• EXERCISE DESCRIPTION:
Work through the data below line by line and say how many lines hold "style"; give only the number.

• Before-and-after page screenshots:
━━━━━━━━

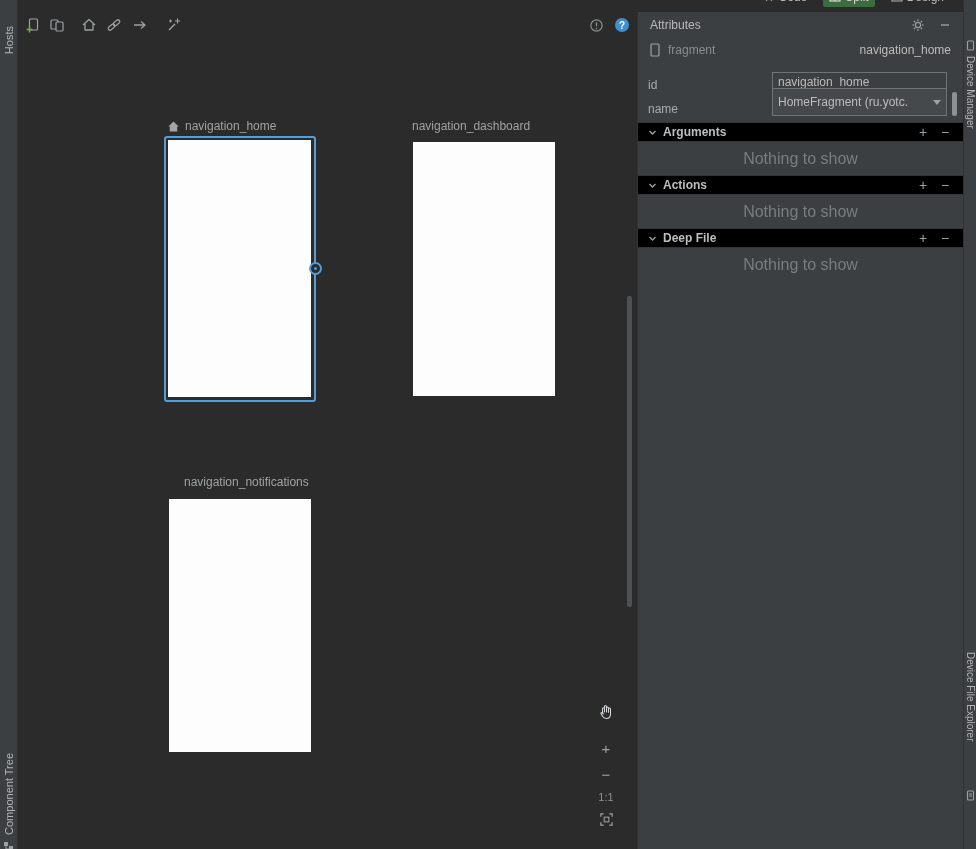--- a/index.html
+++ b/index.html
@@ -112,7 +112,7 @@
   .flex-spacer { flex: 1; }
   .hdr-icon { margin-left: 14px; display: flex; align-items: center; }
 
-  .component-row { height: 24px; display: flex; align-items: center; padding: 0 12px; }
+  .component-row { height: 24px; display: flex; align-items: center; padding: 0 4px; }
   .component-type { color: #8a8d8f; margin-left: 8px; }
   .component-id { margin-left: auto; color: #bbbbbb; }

━━━━━━━━

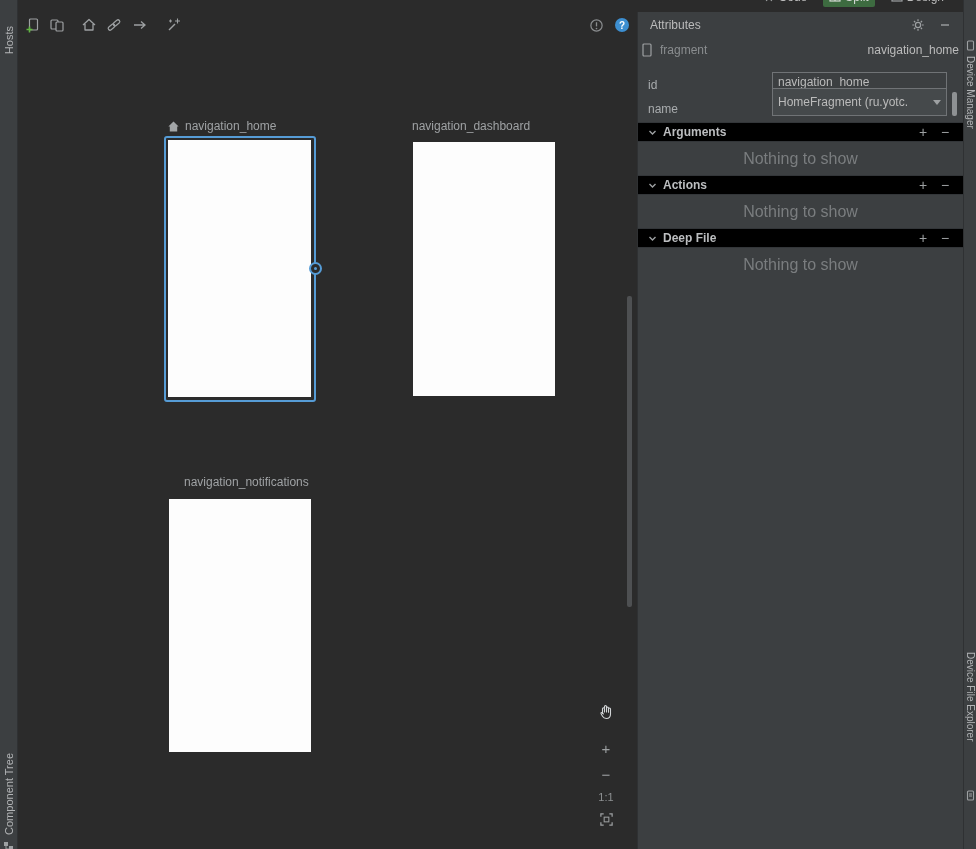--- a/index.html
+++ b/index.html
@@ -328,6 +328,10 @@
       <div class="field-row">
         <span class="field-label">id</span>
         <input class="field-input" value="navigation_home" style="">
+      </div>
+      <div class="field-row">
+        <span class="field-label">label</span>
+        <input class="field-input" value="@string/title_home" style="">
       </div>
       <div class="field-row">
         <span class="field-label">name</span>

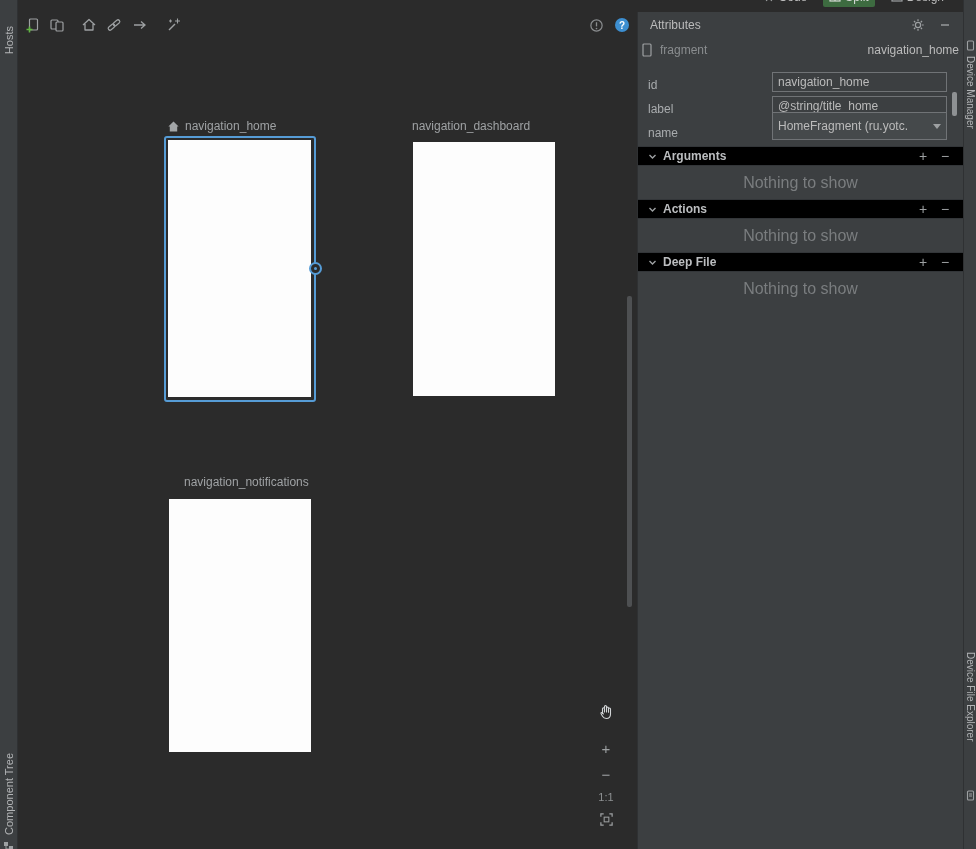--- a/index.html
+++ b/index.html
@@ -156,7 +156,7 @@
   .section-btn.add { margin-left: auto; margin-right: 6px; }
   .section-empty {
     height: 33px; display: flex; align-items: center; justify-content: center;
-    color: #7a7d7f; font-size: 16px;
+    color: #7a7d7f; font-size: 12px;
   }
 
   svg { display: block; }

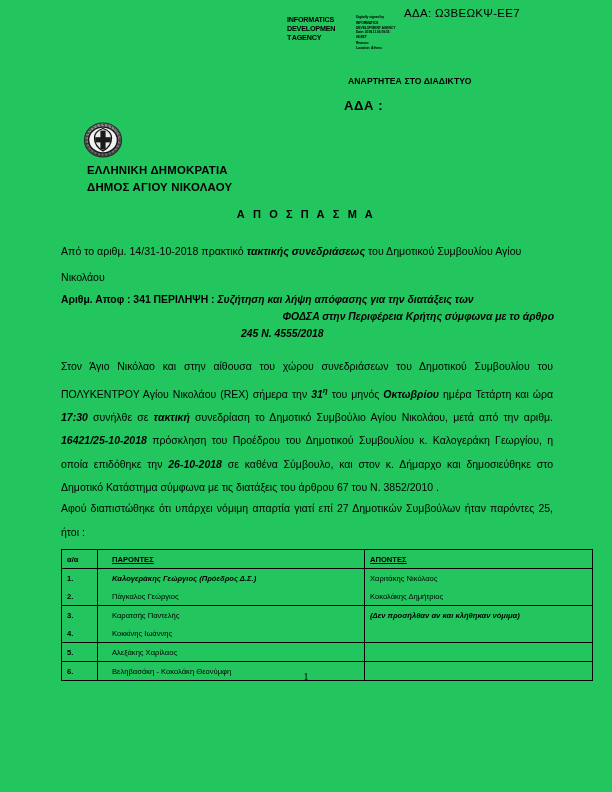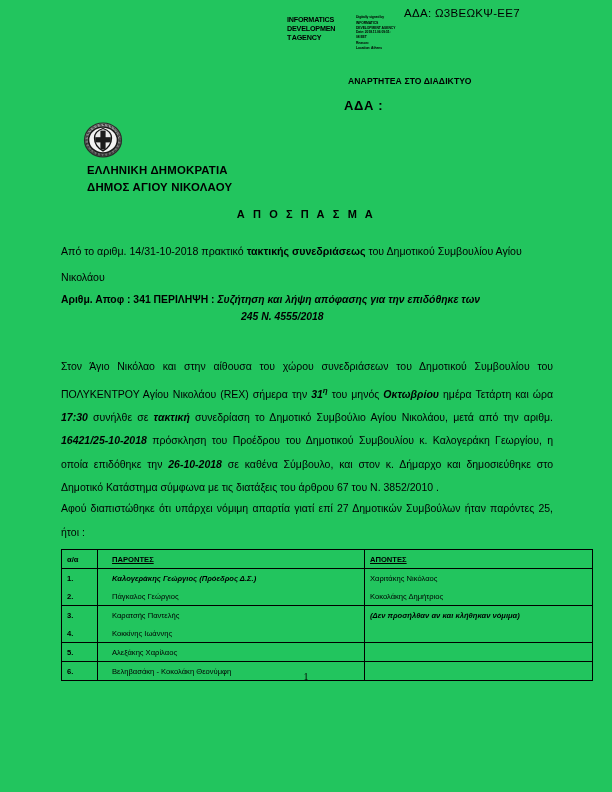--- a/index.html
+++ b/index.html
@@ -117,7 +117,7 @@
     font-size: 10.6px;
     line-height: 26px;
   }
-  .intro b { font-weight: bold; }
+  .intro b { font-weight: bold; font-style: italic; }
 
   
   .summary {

━━━━━━━━

• RESPONSE:
3